Le président de la République, M. Moncef Marzouki n'a pas été bien accueilli, ce lundi 17 décembre, à Sidi Bouzid, où il était venu se recueillir pour le deuxième anniversaire de la Révolution Tunisienne. M. Marzouki a déposé dans la matinée une gerbe de fleurs sur la tombe de Mohamed Bouazizi, qui s'était immolé par le feu le 17 décembre 2010 pour dénoncer les brimades policières et la pauvreté. Le président de la République a alors été pris à parti par les Bouzidis.
«Vous êtes venus il y a un an et vous aviez promis que les choses allaient changer sous six mois, mais rien n'a changé» a lancé un manifestant. «On ne veut pas de vous ici», s'est exclamé un autre.
M. Marzouki a répliqué que les autorités «n'avaient pas de baguette magique». Le chef de l'Etat a ensuite prononcé un discours devant la préfecture, là où Mohamed Bouazizi s'était immolé. Quelque deux à trois mille personnes étaient réunies sur cette place en milieu de matinée. Et la situation a fini par dégénérer.

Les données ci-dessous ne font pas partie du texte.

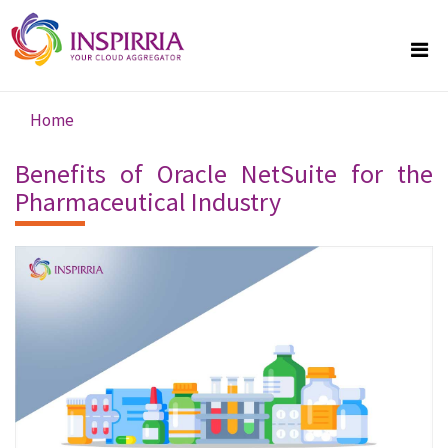
Skip to main content
Home
You are here
Benefits of Oracle NetSuite for the
Pharmaceutical Industry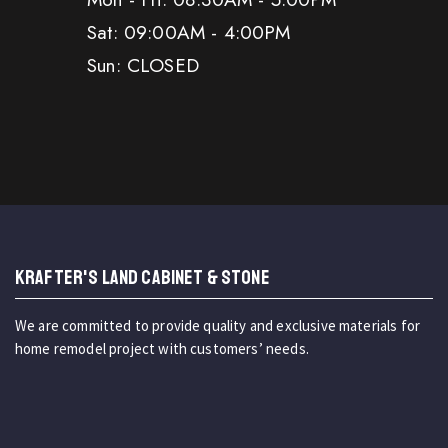
Sat: 09:00AM - 4:00PM
Sun: CLOSED
KRAFTER'S LAND CABINET & STONE
We are committed to provide quality and exclusive materials for
home remodel project with customers’ needs.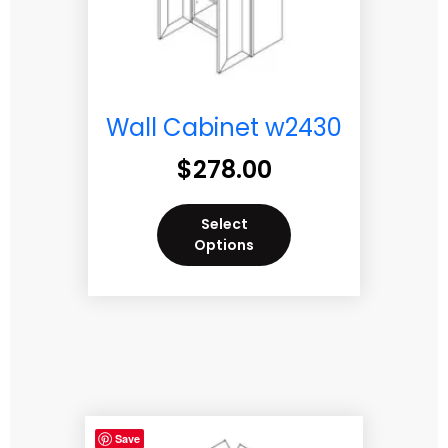
Wall Cabinet w2430
$
278.00
Select
Options
Save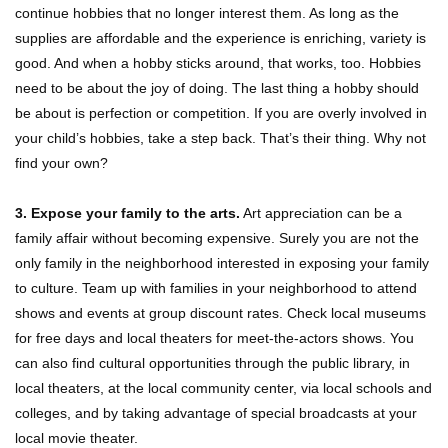
continue hobbies that no longer interest them. As long as the
supplies are affordable and the experience is enriching, variety is
good. And when a hobby sticks around, that works, too. Hobbies
need to be about the joy of doing. The last thing a hobby should
be about is perfection or competition. If you are overly involved in
your child’s hobbies, take a step back. That’s their thing. Why not
find your own?
3. Expose your family to the arts.
Art appreciation can be a
family affair without becoming expensive. Surely you are not the
only family in the neighborhood interested in exposing your family
to culture. Team up with families in your neighborhood to attend
shows and events at group discount rates. Check local museums
for free days and local theaters for meet-the-actors shows. You
can also find cultural opportunities through the public library, in
local theaters, at the local community center, via local schools and
colleges, and by taking advantage of special broadcasts at your
local movie theater.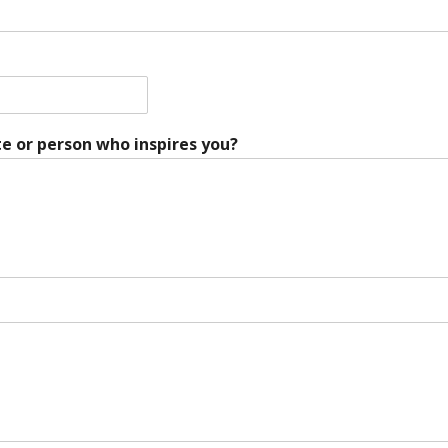
e or person who inspires you?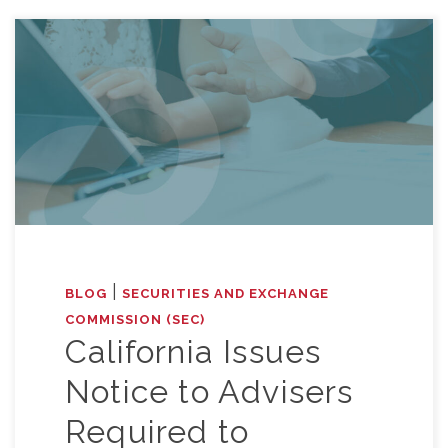
|
BLOG
SECURITIES AND EXCHANGE
COMMISSION (SEC)
California Issues
Notice to Advisers
Required to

Des manifestants ont jeté des pierres contre Marzouki et le président de l’Assemblée Nationale Constituante, M. Mustapha Ben Jaafar. Les jets ont commencé après un discours de M. Marzouki et alors que M. Ben Jaafar s'apprêtait à prendre la parole. Le service d'ordre a rapidement évacué les deux dirigeants, a constaté un journaliste de l'AFP.
En scandant «le peuple veut la chute du gouvernement», les manifestants ont aussi envahi le parvis sur lequel était montée la tribune où le chef de l'Etat s'était exprimé. Lorsque le président tunisien a pris la parole, une grande partie des 5.000 personnes réunies sur la place ont scandé «Dégage, dégage».
Copieusement sifflé, M. Marzouki a promis des progrès économiques sous six mois aux habitants de Sidi Bouzid. «Je comprends cette colère légitime, mais le gouvernement a diagnostiqué le mal. Dans six mois, un gouvernement stable sera en place et livrera les médicaments pour guérir le mal du pays», a-t-il déclaré. «Pour la première fois, nous avons un gouvernement qui ne vole pas le peuple», a-t-il encore dit, hué par les manifestants.
A noter que le chef du gouvernement, M. Hamadi Jebali, a annoncé, dans la soirée du 16 décembre, qu’il prenait deux jours de congé de maladie, pour le dimanche et ce lundi 17 décembre, échappant ainsi de justesse à la «fête» de la Révolution.
Selon le ministère tunisien de l'Industrie, les investissements ont chuté de 36% dans la région de Sidi Bouzid, et les offres d'emplois de 24,3% sur les 11 premiers mois de l'année par rapport à la même période un an plus tôt.
Dix des organisateurs du festival Bouazizi, célébrant le déclenchement de la Révolution ont ainsi démissionné la semaine dernière en dénonçant la "mainmise" d’Ennahdha sur l'organisation des événements.
80% des dossiers des martyrs de la Révolution ont été classés par la justice militaire. Deux ans n’ont pas suffi pour que la vérité éclate au grand jour. Les soupçons deviennent de plus en plus pesants. Alors que l'état d'urgence instauré le jour de la fuite de Ben Ali et donnant des pouvoirs accrus à l'armée et à la police, est toujours en vigueur.